More than 5,000 representatives from 160 countries met in Bonn yesterday for the start of the fifth United Nations Climate Conference, following up the last one in Kyoto, Japan.
The main topic during the 11-day conference, involving at least 100 government ministers, is expected to be the ratification and implementation of the 1997 Kyoto Agreement on the reduction of greenhouse gas production.
Preparations are also on the agenda for the sixth climate conference, scheduled for the end of next year or the start of 2001 in The Hague.
Details of how emissions can be measured and regulated, once the broad principles of the Kyoto Agreement are accepted, will be decided upon only at that stage.
Opening the conference, the German Chancellor, Mr Gerhard Schroder, surprised experts by calling for nations to implement the pact by 2002.
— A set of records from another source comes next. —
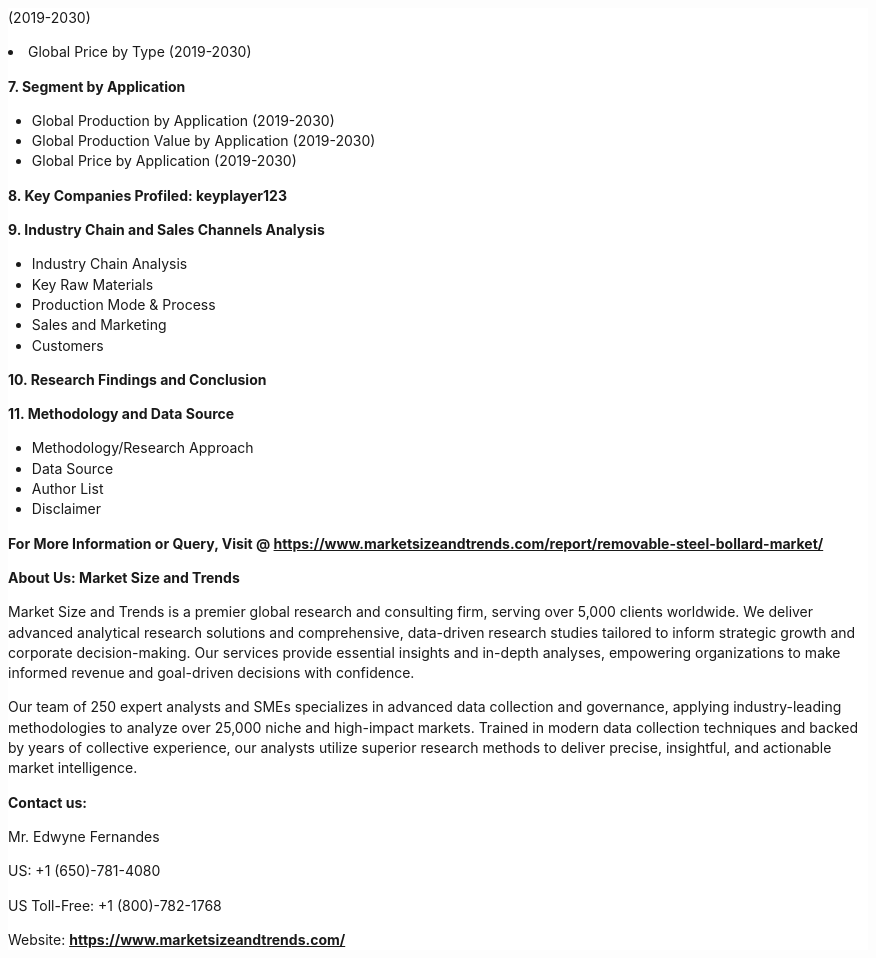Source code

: (2019-2030)</li><li>Global Price by Type (2019-2030)</li></ul><p><strong>7. Segment by Application</strong></p><ul><li>Global Production by Application (2019-2030)</li><li>Global Production Value by Application (2019-2030)</li><li>Global Price by Application (2019-2030)</li></ul><p><strong>8. Key Companies Profiled: keyplayer123</strong></p><p><strong>9. Industry Chain and Sales Channels Analysis</strong></p><ul><li>Industry Chain Analysis</li><li>Key Raw Materials</li><li>Production Mode &amp; Process</li><li>Sales and Marketing</li><li>Customers</li></ul><p><strong>10. Research Findings and Conclusion</strong></p><p><strong>11. Methodology and Data Source</strong></p><ul><li>Methodology/Research Approach</li><li>Data Source</li><li>Author List</li><li>Disclaimer</li></ul></p><p><strong>For More Information or Query, Visit @ <a href="https://www.marketsizeandtrends.com/report/removable-steel-bollard-market/">https://www.marketsizeandtrends.com/report/removable-steel-bollard-market/</a></strong></p><p><strong>About Us: Market Size and Trends</strong></p><p>Market Size and Trends is a premier global research and consulting firm, serving over 5,000 clients worldwide. We deliver advanced analytical research solutions and comprehensive, data-driven research studies tailored to inform strategic growth and corporate decision-making. Our services provide essential insights and in-depth analyses, empowering organizations to make informed revenue and goal-driven decisions with confidence.</p><p>Our team of 250 expert analysts and SMEs specializes in advanced data collection and governance, applying industry-leading methodologies to analyze over 25,000 niche and high-impact markets. Trained in modern data collection techniques and backed by years of collective experience, our analysts utilize superior research methods to deliver precise, insightful, and actionable market intelligence.</p><p><strong>Contact us:</strong></p><p>Mr. Edwyne Fernandes</p><p>US: +1 (650)-781-4080</p><p>US Toll-Free: +1 (800)-782-1768</p><p>Website: <strong><a href="https://www.marketsizeandtrends.com/">https://www.marketsizeandtrends.com/</a></strong></p>
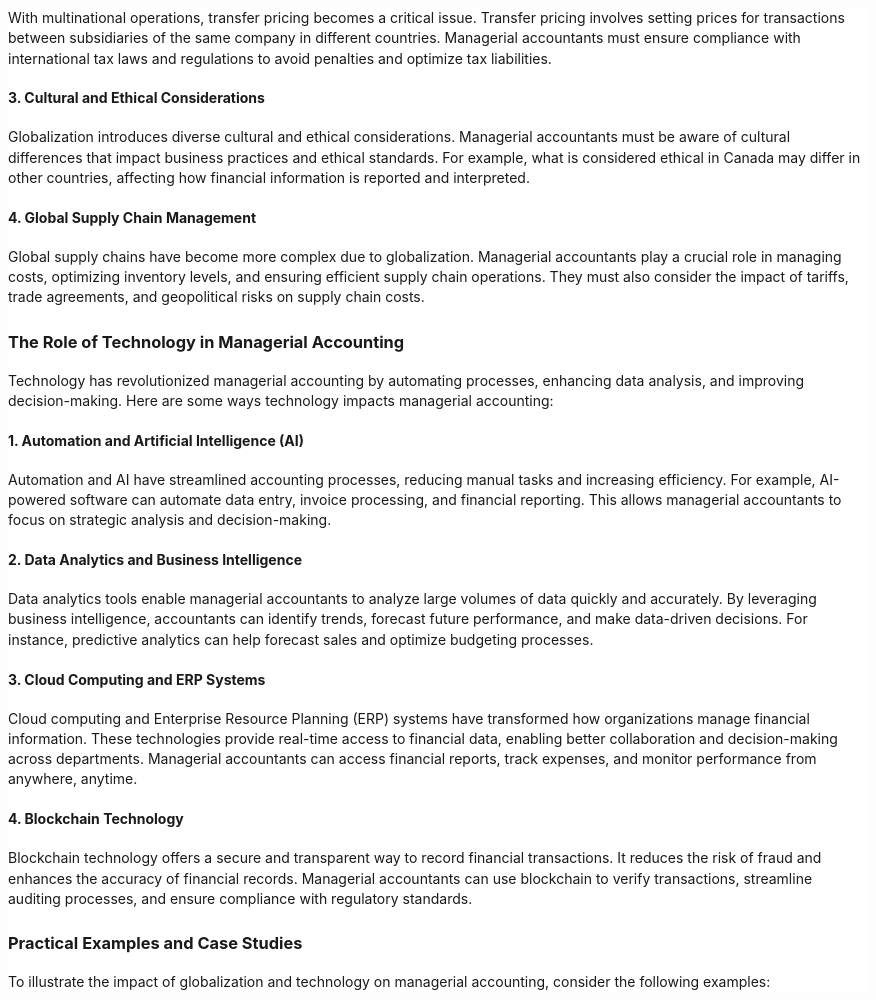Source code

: With multinational operations, transfer pricing becomes a critical issue. Transfer pricing involves setting prices for transactions between subsidiaries of the same company in different countries. Managerial accountants must ensure compliance with international tax laws and regulations to avoid penalties and optimize tax liabilities.

#### 3. **Cultural and Ethical Considerations**

Globalization introduces diverse cultural and ethical considerations. Managerial accountants must be aware of cultural differences that impact business practices and ethical standards. For example, what is considered ethical in Canada may differ in other countries, affecting how financial information is reported and interpreted.

#### 4. **Global Supply Chain Management**

Global supply chains have become more complex due to globalization. Managerial accountants play a crucial role in managing costs, optimizing inventory levels, and ensuring efficient supply chain operations. They must also consider the impact of tariffs, trade agreements, and geopolitical risks on supply chain costs.

### The Role of Technology in Managerial Accounting

Technology has revolutionized managerial accounting by automating processes, enhancing data analysis, and improving decision-making. Here are some ways technology impacts managerial accounting:

#### 1. **Automation and Artificial Intelligence (AI)**

Automation and AI have streamlined accounting processes, reducing manual tasks and increasing efficiency. For example, AI-powered software can automate data entry, invoice processing, and financial reporting. This allows managerial accountants to focus on strategic analysis and decision-making.

#### 2. **Data Analytics and Business Intelligence**

Data analytics tools enable managerial accountants to analyze large volumes of data quickly and accurately. By leveraging business intelligence, accountants can identify trends, forecast future performance, and make data-driven decisions. For instance, predictive analytics can help forecast sales and optimize budgeting processes.

#### 3. **Cloud Computing and ERP Systems**

Cloud computing and Enterprise Resource Planning (ERP) systems have transformed how organizations manage financial information. These technologies provide real-time access to financial data, enabling better collaboration and decision-making across departments. Managerial accountants can access financial reports, track expenses, and monitor performance from anywhere, anytime.

#### 4. **Blockchain Technology**

Blockchain technology offers a secure and transparent way to record financial transactions. It reduces the risk of fraud and enhances the accuracy of financial records. Managerial accountants can use blockchain to verify transactions, streamline auditing processes, and ensure compliance with regulatory standards.

### Practical Examples and Case Studies

To illustrate the impact of globalization and technology on managerial accounting, consider the following examples:
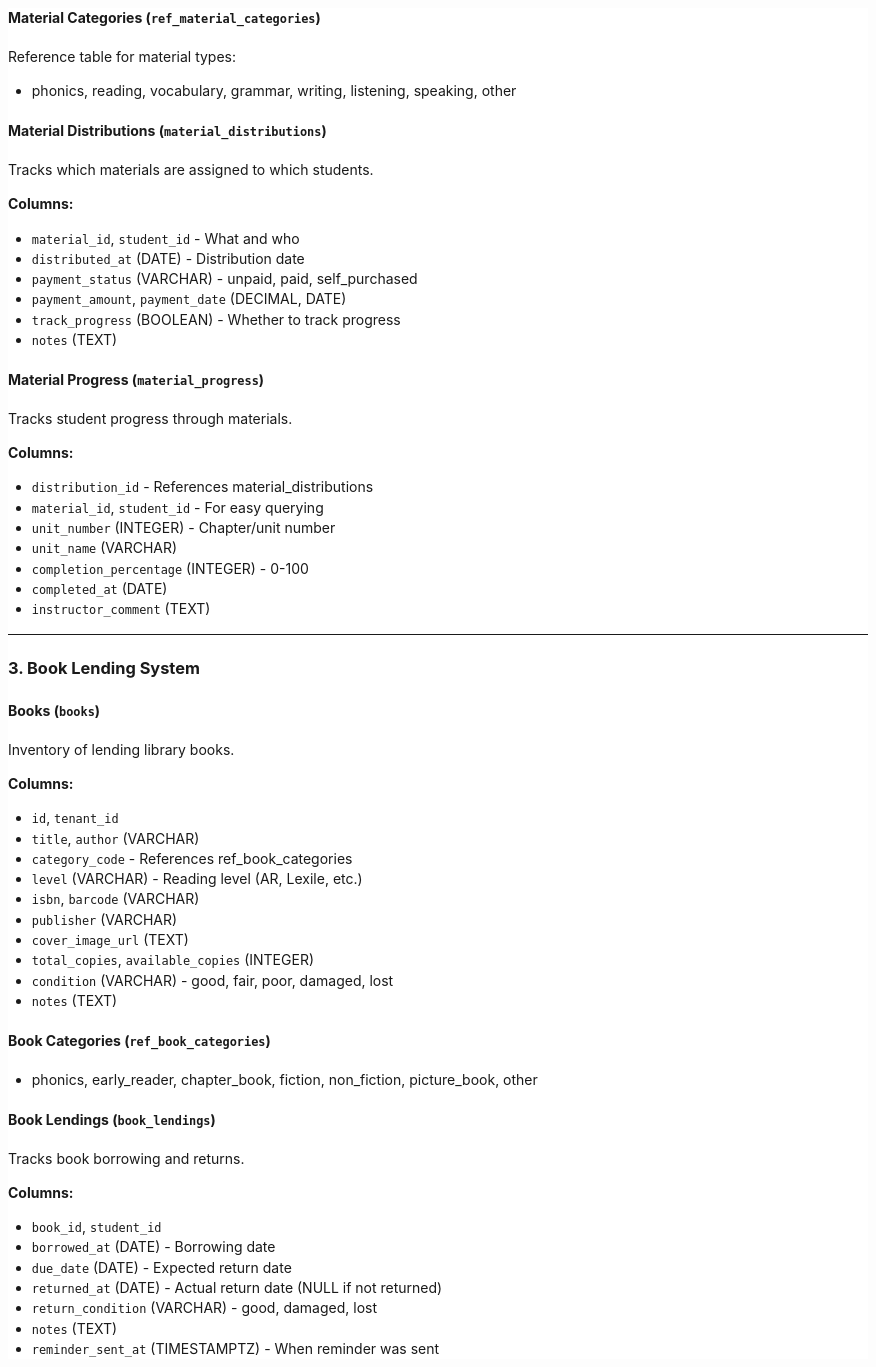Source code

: #### Material Categories (`ref_material_categories`)
Reference table for material types:
- phonics, reading, vocabulary, grammar, writing, listening, speaking, other

#### Material Distributions (`material_distributions`)
Tracks which materials are assigned to which students.

**Columns:**
- `material_id`, `student_id` - What and who
- `distributed_at` (DATE) - Distribution date
- `payment_status` (VARCHAR) - unpaid, paid, self_purchased
- `payment_amount`, `payment_date` (DECIMAL, DATE)
- `track_progress` (BOOLEAN) - Whether to track progress
- `notes` (TEXT)

#### Material Progress (`material_progress`)
Tracks student progress through materials.

**Columns:**
- `distribution_id` - References material_distributions
- `material_id`, `student_id` - For easy querying
- `unit_number` (INTEGER) - Chapter/unit number
- `unit_name` (VARCHAR)
- `completion_percentage` (INTEGER) - 0-100
- `completed_at` (DATE)
- `instructor_comment` (TEXT)

---

### 3. Book Lending System

#### Books (`books`)
Inventory of lending library books.

**Columns:**
- `id`, `tenant_id`
- `title`, `author` (VARCHAR)
- `category_code` - References ref_book_categories
- `level` (VARCHAR) - Reading level (AR, Lexile, etc.)
- `isbn`, `barcode` (VARCHAR)
- `publisher` (VARCHAR)
- `cover_image_url` (TEXT)
- `total_copies`, `available_copies` (INTEGER)
- `condition` (VARCHAR) - good, fair, poor, damaged, lost
- `notes` (TEXT)

#### Book Categories (`ref_book_categories`)
- phonics, early_reader, chapter_book, fiction, non_fiction, picture_book, other

#### Book Lendings (`book_lendings`)
Tracks book borrowing and returns.

**Columns:**
- `book_id`, `student_id`
- `borrowed_at` (DATE) - Borrowing date
- `due_date` (DATE) - Expected return date
- `returned_at` (DATE) - Actual return date (NULL if not returned)
- `return_condition` (VARCHAR) - good, damaged, lost
- `notes` (TEXT)
- `reminder_sent_at` (TIMESTAMPTZ) - When reminder was sent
"No other environmental problem poises such a threat to all of humanity," Mr Schroder said. "The Kyoto Protocol must be put into force as soon as possible, by the latest in 2002."
The German Environment Minister, Mr Jurgen Trittin, said the future of the Hague conference depended on substantial steps forward being taken in Bonn.
One sticking point is the US proposal to allow the unlimited purchase of pollution "credits" from other nations, whereas the EU seeks a limit on such credits.
The credits would allow heavily polluting nations such as the US to buy flexibility in reaching their emissions targets from those that fulfil their targets - such as Russia, which won a high limit in earlier talks.
Until now, no large industrialised nation has ratified the agreement, despite the urging of environmental groups such as Greenpeace. In a written introduction to the conference, the UN Secretary General, Mr Kofi Annan, appealed to the industrialised nations to honour the Kyoto Agreement.